Outro rapaz se escondeu em cima
de uma árvore e foi ele que me ligou para me contar o que tinha acontecido. Ele
contou logo em seguida.
Ele ligou chorando muito. Ele contou que chutaram o corpo de
Nísio para ver se ele estava morto e ainda deram mais um tiro para garantir que
a liderança estava morta. Ergueram o corpo dele e jogaram na caçamba da caminhonete
levando o corpo dele embora.
Nós estamos aqui reunidos para
pedir união e justiça neste momento.
Afinal, o que é o índio para a
sociedade brasileira?
Vemos hoje os direitos humanos,
a defesa do meio ambiente, dos animais. Mas e as populações indígenas, como vem
sendo tratadas?
As pessoas que fizeram isso
conhecem as leis, sabem de direitos, sabem como deve ser feita a demarcação da
terra indígena, sabem que isso é feito na justiça. Então porque eles fazem
isso? Eles estão acima da lei?
O estado do Mato Grosso do Sul é
um dos últimos estados do Brasil mas é o primeiro em violência contra os povos
indígenas. É o estado que mais mata a população indígena. Parece que o nazismo
está presente aqui. Parece que o Mato Grosso do Sul se tornou um campo de
fuzilamento dos povos indígenas. Prova disso é a execução do Nísio. Quando não
matam assim matam por atropelamento. Nós podemos dizer que o estado, os políticos
e a sociedade são cúmplices dessa violência quando eles não falam nada, quando
não fazem nada para isso mudar. Os índios se tornaram os novos judeus.
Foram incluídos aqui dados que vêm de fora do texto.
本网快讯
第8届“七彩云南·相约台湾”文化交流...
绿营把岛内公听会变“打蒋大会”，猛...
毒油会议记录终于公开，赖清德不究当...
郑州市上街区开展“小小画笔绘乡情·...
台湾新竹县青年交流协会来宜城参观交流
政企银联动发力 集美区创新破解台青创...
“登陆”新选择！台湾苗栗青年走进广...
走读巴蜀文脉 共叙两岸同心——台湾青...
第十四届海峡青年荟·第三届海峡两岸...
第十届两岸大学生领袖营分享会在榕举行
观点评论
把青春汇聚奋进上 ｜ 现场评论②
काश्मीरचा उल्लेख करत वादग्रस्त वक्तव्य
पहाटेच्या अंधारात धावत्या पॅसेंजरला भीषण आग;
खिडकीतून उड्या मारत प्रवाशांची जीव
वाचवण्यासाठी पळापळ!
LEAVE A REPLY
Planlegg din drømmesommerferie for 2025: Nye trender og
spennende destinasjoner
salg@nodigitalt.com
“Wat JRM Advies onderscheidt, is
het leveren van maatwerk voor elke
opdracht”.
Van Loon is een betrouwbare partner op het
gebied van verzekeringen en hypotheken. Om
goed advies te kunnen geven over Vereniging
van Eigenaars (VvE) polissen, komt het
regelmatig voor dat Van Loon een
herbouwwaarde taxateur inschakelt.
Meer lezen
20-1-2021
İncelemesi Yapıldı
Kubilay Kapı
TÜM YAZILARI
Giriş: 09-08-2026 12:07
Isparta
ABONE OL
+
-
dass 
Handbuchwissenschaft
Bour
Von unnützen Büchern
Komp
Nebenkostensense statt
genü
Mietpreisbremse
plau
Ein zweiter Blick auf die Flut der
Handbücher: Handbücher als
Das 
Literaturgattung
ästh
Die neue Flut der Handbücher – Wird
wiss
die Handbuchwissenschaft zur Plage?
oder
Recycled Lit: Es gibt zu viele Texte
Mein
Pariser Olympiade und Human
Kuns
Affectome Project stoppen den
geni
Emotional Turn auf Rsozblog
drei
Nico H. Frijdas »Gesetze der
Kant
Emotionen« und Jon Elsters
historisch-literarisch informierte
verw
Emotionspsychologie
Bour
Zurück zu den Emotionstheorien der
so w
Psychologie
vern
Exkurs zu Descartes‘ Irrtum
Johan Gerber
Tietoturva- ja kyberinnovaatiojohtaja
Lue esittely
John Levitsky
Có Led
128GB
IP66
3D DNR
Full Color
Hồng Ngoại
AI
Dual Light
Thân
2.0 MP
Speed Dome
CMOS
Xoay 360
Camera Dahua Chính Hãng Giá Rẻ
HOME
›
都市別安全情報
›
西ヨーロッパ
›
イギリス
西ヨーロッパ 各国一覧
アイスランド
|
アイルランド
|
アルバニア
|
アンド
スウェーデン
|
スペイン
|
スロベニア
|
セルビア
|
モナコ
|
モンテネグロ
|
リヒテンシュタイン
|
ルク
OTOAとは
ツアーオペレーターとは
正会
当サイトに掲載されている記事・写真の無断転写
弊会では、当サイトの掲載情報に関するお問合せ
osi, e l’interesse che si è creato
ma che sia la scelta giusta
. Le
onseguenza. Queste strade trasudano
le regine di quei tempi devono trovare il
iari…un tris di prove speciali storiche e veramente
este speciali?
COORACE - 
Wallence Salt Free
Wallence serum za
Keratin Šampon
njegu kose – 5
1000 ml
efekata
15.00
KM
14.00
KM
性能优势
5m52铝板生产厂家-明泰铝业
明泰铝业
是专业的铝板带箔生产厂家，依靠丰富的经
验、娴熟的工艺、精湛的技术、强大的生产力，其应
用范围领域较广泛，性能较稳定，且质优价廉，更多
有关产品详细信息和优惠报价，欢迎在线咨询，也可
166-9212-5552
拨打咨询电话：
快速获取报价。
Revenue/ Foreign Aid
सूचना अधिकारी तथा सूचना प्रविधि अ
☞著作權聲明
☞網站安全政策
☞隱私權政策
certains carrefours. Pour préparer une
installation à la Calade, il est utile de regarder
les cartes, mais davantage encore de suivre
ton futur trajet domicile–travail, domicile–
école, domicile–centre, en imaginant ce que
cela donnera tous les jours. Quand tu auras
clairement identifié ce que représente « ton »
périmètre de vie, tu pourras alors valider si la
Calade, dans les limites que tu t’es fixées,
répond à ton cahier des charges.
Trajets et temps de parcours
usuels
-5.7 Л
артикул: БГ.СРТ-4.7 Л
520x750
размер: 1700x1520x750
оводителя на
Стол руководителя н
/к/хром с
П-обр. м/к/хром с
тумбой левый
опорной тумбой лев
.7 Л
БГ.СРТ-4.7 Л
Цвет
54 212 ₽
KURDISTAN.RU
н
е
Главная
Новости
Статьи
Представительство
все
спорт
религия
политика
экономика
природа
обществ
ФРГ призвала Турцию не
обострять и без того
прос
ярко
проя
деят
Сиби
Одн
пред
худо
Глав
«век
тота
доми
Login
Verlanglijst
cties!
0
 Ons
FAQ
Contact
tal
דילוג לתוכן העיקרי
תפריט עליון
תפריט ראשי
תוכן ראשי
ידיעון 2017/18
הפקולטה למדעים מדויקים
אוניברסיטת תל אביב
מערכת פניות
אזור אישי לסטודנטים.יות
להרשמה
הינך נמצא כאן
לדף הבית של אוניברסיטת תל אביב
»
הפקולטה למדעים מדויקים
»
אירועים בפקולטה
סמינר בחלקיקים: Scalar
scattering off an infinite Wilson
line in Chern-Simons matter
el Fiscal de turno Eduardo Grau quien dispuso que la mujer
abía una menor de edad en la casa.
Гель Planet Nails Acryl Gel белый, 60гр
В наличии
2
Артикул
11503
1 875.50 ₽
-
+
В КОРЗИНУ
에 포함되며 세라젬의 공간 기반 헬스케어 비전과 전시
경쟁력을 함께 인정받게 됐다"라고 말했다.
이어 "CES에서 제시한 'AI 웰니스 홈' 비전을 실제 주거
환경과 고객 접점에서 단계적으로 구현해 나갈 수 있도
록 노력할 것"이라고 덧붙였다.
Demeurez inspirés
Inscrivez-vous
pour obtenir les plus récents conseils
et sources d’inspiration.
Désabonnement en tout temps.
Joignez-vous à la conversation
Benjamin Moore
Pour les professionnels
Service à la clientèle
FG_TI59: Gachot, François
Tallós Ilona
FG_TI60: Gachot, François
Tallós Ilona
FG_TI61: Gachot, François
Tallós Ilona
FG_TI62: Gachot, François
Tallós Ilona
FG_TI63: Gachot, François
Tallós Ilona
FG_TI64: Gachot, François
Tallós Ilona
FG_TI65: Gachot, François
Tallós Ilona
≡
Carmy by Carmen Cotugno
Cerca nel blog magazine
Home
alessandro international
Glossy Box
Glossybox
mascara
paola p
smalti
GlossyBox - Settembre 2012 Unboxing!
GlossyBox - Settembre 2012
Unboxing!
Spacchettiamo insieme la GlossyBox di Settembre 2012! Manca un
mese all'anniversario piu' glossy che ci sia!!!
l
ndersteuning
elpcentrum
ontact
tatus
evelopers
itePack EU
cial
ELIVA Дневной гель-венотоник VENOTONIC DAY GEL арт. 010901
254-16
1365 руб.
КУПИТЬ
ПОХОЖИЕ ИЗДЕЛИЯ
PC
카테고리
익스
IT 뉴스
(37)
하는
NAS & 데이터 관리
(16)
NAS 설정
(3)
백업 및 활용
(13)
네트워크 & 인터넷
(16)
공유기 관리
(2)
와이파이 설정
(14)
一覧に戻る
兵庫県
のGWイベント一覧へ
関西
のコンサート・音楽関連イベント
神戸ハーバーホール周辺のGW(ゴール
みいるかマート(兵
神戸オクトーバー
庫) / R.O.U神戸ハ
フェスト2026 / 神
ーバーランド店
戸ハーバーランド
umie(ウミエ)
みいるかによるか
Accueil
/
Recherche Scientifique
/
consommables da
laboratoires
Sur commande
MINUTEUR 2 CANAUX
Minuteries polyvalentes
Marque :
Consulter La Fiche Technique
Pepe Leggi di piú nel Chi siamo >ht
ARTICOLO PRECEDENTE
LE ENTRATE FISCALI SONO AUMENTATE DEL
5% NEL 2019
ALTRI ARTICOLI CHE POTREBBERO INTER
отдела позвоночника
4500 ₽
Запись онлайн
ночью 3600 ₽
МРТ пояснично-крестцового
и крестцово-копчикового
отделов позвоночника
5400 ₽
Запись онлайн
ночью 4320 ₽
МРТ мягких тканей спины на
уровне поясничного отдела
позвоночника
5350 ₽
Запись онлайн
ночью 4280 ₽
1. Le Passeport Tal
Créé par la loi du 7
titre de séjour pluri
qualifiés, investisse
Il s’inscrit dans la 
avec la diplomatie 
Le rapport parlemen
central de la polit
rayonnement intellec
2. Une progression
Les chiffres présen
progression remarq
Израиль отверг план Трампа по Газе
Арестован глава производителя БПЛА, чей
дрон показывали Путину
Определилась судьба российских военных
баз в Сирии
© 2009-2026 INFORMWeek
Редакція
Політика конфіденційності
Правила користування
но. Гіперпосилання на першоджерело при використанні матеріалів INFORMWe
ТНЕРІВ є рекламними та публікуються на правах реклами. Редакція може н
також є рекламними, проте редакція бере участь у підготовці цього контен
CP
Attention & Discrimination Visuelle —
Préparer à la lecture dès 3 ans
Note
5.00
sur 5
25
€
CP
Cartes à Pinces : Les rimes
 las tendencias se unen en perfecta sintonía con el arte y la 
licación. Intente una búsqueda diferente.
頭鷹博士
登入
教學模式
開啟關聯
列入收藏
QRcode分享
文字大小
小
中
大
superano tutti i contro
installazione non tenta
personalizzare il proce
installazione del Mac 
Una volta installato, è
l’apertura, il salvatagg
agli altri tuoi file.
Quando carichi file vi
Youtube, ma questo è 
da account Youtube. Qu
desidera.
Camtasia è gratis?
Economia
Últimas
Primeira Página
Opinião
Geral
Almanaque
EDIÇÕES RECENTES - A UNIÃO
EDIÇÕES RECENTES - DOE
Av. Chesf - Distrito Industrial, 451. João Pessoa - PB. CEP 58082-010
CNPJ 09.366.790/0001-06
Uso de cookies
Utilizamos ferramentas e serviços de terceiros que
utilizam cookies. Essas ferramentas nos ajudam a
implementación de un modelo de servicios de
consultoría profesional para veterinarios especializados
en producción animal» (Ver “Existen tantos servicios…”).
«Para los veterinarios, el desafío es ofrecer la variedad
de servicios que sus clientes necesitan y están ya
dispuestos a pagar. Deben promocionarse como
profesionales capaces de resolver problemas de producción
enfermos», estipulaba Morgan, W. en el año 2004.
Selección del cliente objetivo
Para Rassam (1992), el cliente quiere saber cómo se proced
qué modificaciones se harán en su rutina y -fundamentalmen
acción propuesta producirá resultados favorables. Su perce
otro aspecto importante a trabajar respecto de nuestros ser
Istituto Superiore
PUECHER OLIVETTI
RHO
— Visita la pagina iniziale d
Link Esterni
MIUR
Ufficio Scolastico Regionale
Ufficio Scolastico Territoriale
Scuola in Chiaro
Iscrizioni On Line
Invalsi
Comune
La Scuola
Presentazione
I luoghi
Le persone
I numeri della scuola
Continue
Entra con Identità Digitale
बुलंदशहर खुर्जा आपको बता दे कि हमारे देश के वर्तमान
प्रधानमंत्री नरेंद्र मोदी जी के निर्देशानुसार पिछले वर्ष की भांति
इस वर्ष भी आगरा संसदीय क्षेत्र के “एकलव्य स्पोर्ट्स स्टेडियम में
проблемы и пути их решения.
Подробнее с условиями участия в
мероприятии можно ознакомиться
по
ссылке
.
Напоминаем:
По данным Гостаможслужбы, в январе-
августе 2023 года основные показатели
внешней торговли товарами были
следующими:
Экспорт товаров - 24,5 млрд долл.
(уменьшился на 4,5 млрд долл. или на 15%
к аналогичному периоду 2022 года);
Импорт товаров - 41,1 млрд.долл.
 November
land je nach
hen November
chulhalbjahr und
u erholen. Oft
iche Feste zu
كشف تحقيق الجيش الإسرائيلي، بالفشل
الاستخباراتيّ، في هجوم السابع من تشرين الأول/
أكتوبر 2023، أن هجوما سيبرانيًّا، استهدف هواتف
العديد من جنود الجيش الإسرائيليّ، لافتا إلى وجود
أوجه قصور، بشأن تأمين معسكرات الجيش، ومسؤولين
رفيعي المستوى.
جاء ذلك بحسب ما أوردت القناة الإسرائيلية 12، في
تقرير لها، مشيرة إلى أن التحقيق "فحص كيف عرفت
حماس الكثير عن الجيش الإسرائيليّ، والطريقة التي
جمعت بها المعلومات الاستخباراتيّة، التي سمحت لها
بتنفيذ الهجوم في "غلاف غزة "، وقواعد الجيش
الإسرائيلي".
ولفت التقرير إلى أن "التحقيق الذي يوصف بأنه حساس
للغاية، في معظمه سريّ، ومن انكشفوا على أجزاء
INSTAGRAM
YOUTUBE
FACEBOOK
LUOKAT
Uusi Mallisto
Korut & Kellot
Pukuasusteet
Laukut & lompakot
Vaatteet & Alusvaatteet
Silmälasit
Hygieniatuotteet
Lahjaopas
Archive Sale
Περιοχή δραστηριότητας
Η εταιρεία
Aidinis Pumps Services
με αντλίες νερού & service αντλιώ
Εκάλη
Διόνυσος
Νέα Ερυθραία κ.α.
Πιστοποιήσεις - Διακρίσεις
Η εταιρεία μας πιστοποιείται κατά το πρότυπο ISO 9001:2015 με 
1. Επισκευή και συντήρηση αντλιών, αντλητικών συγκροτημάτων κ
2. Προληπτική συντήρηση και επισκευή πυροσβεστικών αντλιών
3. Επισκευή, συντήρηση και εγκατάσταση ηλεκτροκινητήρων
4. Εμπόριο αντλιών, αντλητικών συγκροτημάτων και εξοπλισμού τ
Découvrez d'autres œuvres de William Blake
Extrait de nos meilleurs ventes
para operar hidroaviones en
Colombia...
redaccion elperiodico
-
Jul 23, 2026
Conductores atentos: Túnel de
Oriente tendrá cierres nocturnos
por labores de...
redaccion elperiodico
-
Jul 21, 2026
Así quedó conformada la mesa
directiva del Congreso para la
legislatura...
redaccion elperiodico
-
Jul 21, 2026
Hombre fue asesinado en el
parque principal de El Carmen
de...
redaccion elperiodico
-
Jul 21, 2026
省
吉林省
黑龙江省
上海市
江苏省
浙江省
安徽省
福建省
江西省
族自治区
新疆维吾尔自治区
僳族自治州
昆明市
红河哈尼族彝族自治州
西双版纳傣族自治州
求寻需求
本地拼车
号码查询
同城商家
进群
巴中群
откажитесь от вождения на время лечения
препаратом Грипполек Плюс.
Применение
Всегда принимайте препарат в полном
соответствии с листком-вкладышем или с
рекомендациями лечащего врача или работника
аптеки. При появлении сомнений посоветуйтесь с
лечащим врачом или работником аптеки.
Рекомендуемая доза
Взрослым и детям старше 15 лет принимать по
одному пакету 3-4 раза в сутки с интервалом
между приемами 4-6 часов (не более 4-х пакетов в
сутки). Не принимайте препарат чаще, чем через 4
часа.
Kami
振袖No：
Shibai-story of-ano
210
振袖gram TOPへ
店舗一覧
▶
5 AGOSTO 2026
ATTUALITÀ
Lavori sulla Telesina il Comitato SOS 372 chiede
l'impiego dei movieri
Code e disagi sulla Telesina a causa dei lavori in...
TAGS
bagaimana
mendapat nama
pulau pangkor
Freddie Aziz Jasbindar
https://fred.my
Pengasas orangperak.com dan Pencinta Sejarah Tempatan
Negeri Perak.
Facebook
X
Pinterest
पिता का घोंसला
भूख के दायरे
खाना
E onde estão nossos direitos,
os direitos humanos, a própria constituição? E nós estamos aí sujeito a essa
violência. Os índios vivem com medo, medo de morrer. Mas isso não aquieta a
luta pela demarcação das terras indígenas. Porque Ñandejara está do lado do bom
e com certeza quem faz a justiça final é ele. Se a justiça da terra não
funcionar a justiça de Deus vai funcionar.
Estudantes Guarani e Kaiowá dos
cursos de ciências sociais e história e moradores da aldeia de Amambaí.